One particular idea I always enjoyed was the idea that norse brewers (and others I suspect) would create crowns of woven twigs or other pieces of wood that would be placed with each batch of mead. During continued use over generations, that wood would become a continued home for yeast, and would be added to each successive batch to continue the process.

I’ve tried that with a wooden paddle I use that I’m careful to clean and wash off with water only in the hopes of  fostering that same aspect. I can feel homebrewers cringe already because sanitizing, not just rinsing, is up there in the 10 Commandments of brewing.

Still, we had to get to this point somehow.

At any rate, I quickly discovered that beer making requires much more attention, to like, everything! It’s more precise and literally requires you to test the saying of a “watched pot never boils.” it does, and boy does it boil.

It didn’t personally do this to me on this day, but in researching I’ve discovered the price one pays for not paying attention. The contents can boil over super quick and when it does — hot, sticky liquid everywhere.

So I watched. I watched for boiling water, or wort in this case, like nobody has watched for boiling water in their life. It took … forever! As you all are no doubt aware, I have very little patience. I’ve never been a patient individual.

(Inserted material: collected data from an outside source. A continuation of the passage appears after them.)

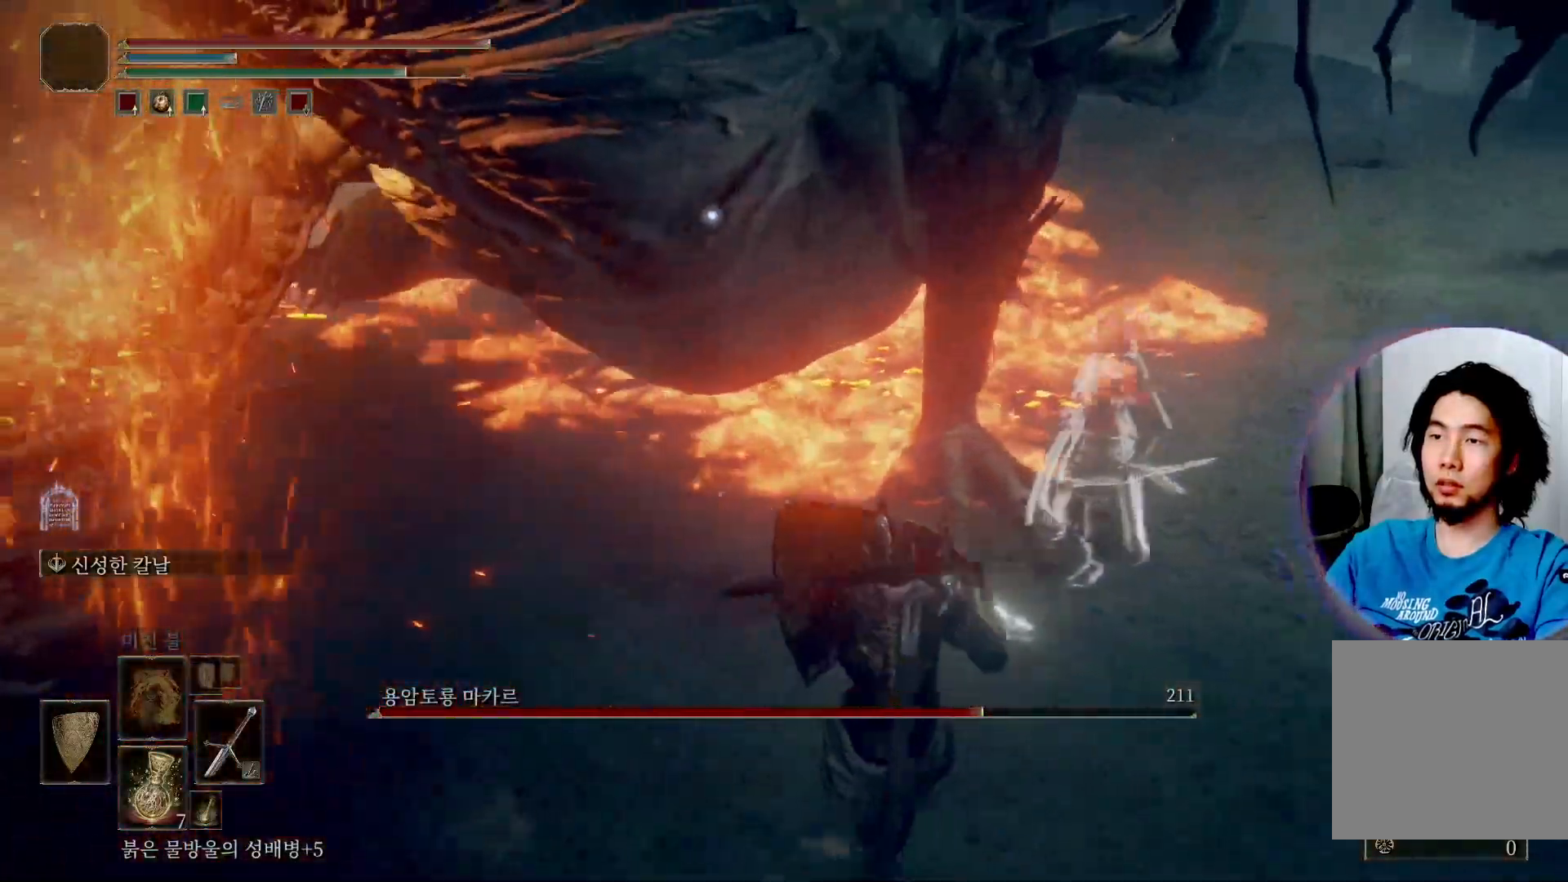
{"buttons": ["L2"], "left_stick": "right", "right_stick": "center", "events": []}
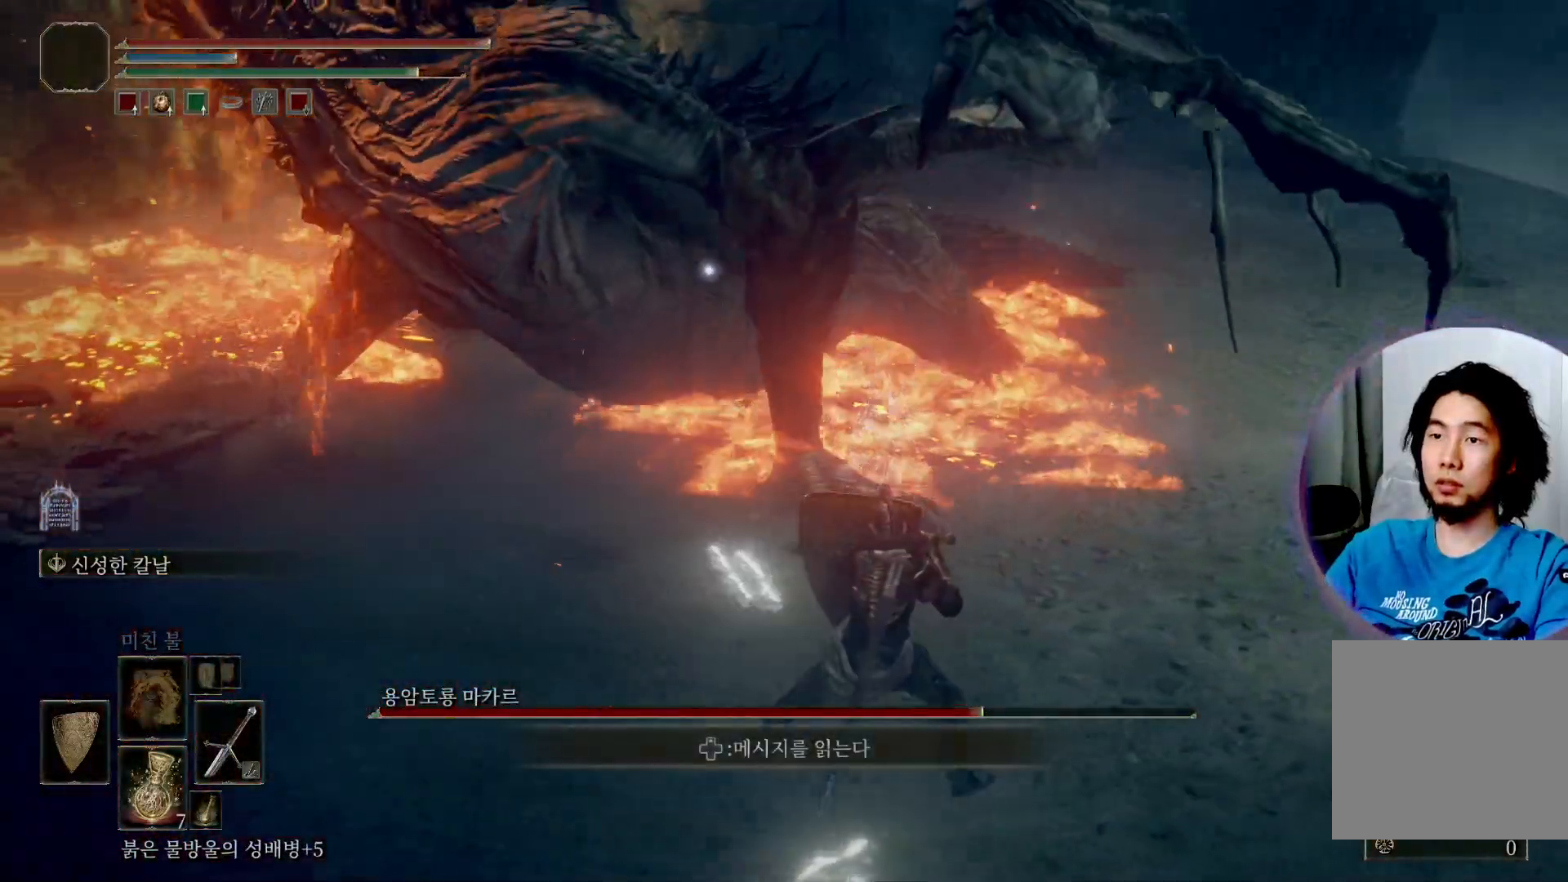
{"buttons": ["L2"], "left_stick": "right", "right_stick": "center"}
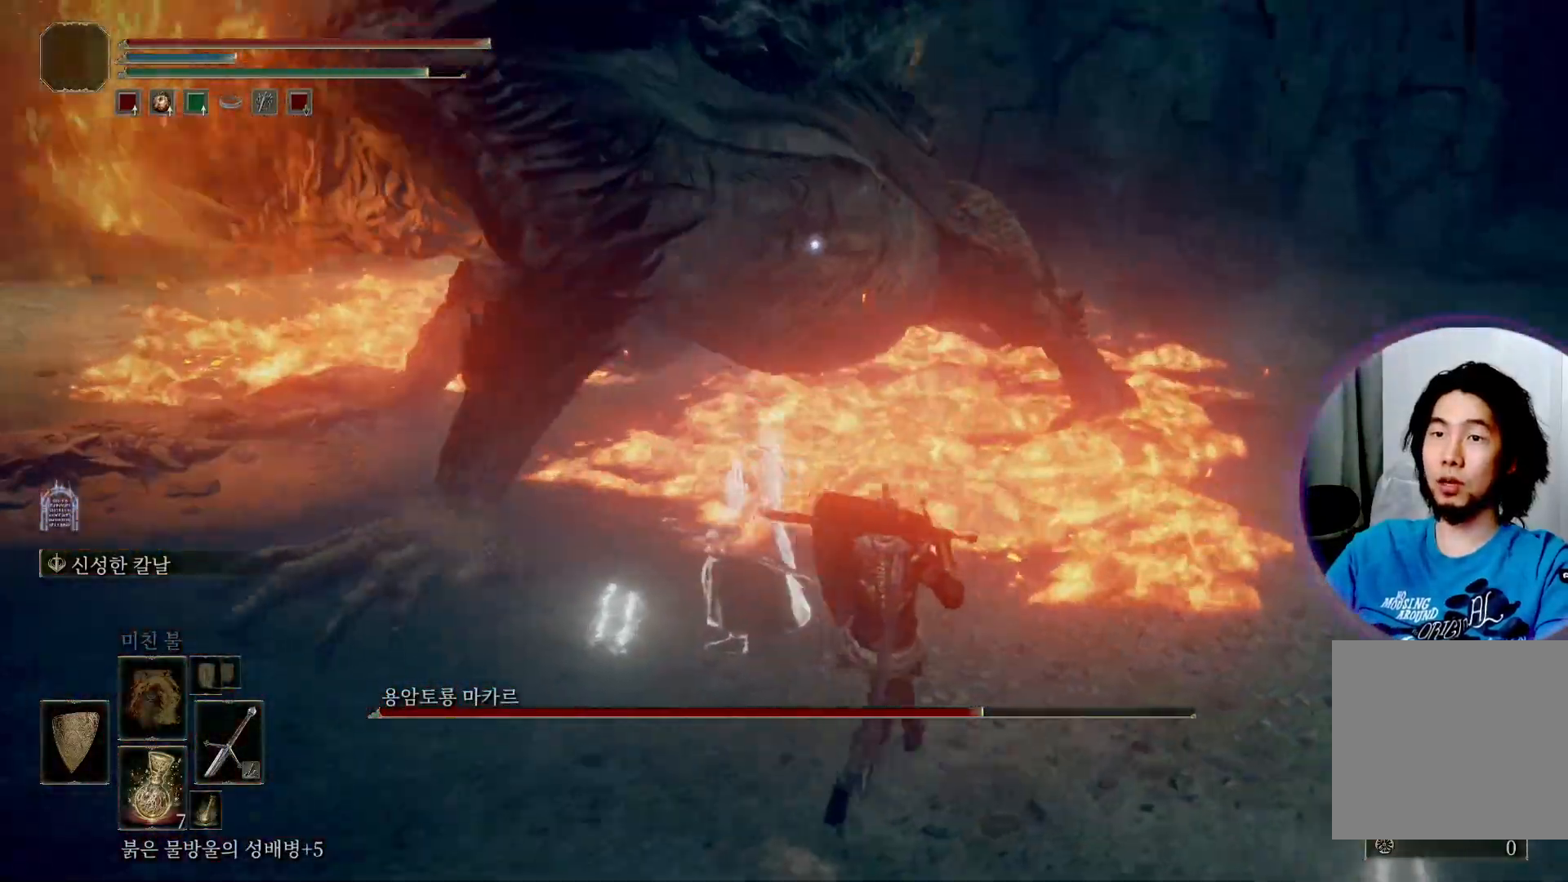
{"buttons": ["L2"], "left_stick": "up-left", "right_stick": "center", "events": [[117, "left_stick", "down"], [300, "left_stick", "left"], [467, "left_stick", "up-left"]]}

I get annoyed when it takes tap water to warm up for dishes. Turns out it takes a patient-testing long time to boil nearly three gallons of water.

Other than that it’s a fairly boring process, until it came time for one crucial step and this is where there was tomfoolery. The step is a need to cool the wort to 70 degrees fahrenheit as quickly as possible to stave off bacteria mucking things up.

To prepare for this, I started making ice about a week and a half ago. Now a common sense person might ask, “why not just buy a bag of ice rather than hoarding ice at home?” First, it’s not like it takes a lot of time to freeze water. Secondly, because of that first thing, I’m not going to spend over $2 for frozen water.

Except, of course, when I realized I was going to have to pay $2 for frozen water. Turns out boiled wort is hot and even though my ice bath was cold (amazing how all of this works out, isn’t it?) the ice bath was not cold enough.

Alarmingly, the ice melted super quick and the cooling stalled, forcing me into a race of sorts. I bounded from the house, looking for all the world like I just got out of bed and threw a coat on, and went to the nearest convenience store where I paid money for the plastic bag and the water frozen inside.

Racing home, I rehearsed what I was going to tell the cop who would inevitably pull me over for speeding.

“Hurry up with the ticket already, my wort needs to cool! No! My wort, not my wart.”

Luckily, I didn’t get pulled over, the wort cooled in sufficient time — I think — and my first-ever batch of beer is bubbling away nicely during its fermentation. In another month I should know for sure if I botched things up, because let’s be honest here, by this point, that’s kind of what you are expecting.